In the context of the article on Power Query features in Power BI by Reza Rad, it's evident that the author, a Microsoft Regional Director and a seasoned professional like myself, comprehensively covers essential aspects of data profiling, distribution, and quality using Power Query. Let's delve into the key concepts highlighted in the article:
-
Power Query Editor:
- The central hub for data transformations in Power BI, accessed via the "Transform Data" option in Power BI Desktop.
-
Column Quality:
- An essential consideration after applying transformations. The Column Quality feature provides information on errors, empty values, and valid data cells, aiding in the identification of potential issues.
-
Column Profiling:
- Involves understanding the characteristics of a column. The profiling is, by default, based on the top 1000 rows but can be adjusted to analyze the entire dataset for a more comprehensive view. This feature provides crucial insights such as error counts, empty values, distribution, minimum and maximum values, count of unique values, and more.
-
Column Distribution:
- A feature that visually represents how values are spread within a column. It can be enabled under the View tab in the Power Query Editor, offering a quick overview of the data distribution.
-
Power Query Online:
- All the profiling information is available in Power Query Online, ensuring consistency across different environments.
-
Performance Consideration:
- While data profiling, quality, and distribution are powerful features, they can impact the development experience if enabled continuously, especially for large tables.

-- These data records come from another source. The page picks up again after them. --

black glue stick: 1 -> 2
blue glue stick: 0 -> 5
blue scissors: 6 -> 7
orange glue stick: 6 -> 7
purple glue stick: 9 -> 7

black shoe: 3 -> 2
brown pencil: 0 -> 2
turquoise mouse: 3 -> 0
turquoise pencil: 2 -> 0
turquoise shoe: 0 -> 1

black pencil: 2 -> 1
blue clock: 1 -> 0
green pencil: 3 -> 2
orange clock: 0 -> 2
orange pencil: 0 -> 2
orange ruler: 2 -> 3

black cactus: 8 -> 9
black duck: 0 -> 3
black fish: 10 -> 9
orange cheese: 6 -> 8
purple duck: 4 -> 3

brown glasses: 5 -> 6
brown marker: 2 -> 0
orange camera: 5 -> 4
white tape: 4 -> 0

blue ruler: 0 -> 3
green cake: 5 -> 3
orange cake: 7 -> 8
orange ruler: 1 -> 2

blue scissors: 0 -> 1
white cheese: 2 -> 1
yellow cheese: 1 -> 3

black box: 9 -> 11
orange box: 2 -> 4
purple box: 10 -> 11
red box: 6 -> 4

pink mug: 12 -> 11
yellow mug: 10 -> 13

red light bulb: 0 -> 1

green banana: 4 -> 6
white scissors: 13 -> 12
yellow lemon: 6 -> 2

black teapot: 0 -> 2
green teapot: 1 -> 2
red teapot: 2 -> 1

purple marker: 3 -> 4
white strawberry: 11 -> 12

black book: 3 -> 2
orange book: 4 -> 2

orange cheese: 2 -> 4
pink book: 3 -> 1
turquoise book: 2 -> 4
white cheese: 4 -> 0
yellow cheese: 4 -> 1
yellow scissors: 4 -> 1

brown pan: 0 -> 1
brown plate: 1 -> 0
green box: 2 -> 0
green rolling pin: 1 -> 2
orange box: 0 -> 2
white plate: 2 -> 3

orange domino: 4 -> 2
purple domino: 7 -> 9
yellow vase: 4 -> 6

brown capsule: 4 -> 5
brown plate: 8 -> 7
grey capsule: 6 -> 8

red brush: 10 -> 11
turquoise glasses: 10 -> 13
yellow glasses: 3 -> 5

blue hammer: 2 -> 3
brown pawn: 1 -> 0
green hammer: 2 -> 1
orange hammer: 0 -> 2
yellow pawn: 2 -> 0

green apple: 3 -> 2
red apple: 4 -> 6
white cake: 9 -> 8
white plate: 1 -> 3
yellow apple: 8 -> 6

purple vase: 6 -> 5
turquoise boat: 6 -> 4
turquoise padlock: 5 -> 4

The recommendation is to enable them selectively for learning purposes and disable them afterward.
-
Data Profiling in Power BI Reports:
- Emphasizes that data profiling is for data engineers and not end-users. However, the author provides insights into bringing profiling information into Power BI reports for a more enhanced user experience.
-
Reza Rad's Expertise and Resources:
- Reza Rad, the author, is a Microsoft Regional Director, Trainer, Consultant, and Mentor with a wealth of experience. His blog, RADACAD, contains numerous articles and resources, including more than 14 books on Microsoft Business Intelligence.
In summary, Reza Rad's article underscores the critical importance of knowing your data through robust features in Power Query, ensuring data engineers can make informed decisions and optimize data transformations for effective analytics solutions. His guidance on performance considerations and bringing profiling information into Power BI reports reflects a deep understanding of the practical challenges faced by data professionals.